** Data extract follows **
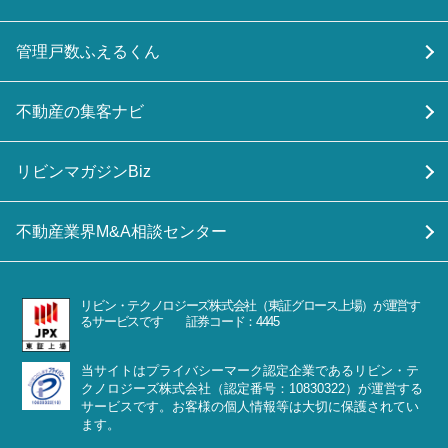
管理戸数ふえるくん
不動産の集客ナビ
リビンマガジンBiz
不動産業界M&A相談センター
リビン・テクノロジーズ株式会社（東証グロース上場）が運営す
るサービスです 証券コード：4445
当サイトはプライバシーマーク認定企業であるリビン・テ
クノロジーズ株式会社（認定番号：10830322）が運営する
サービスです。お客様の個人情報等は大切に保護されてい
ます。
** End of Data extract **
** Data extract follows **
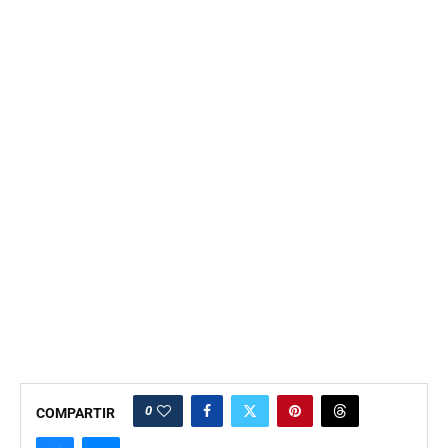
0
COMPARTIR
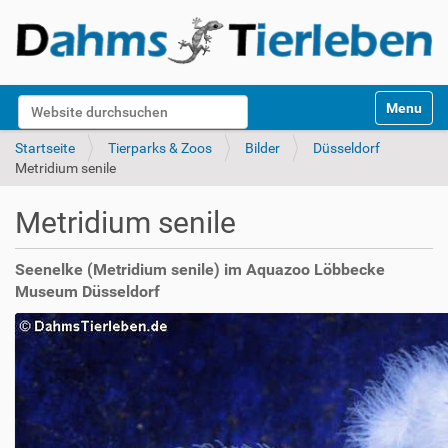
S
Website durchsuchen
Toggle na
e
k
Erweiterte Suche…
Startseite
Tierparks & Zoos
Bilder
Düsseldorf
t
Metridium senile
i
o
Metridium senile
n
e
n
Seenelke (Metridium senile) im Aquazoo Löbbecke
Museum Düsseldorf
** End of Data extract **
Set down, unchanged, only those lines above that fall between the line with "Erweiterte Suche…" and the line with "Museum Düsseldorf", the two end lines included.

> [Response box]
Erweiterte Suche…
Startseite
Tierparks & Zoos
Bilder
Düsseldorf
t
Metridium senile
i
o
Metridium senile
n
e
n
Seenelke (Metridium senile) im Aquazoo Löbbecke
Museum Düsseldorf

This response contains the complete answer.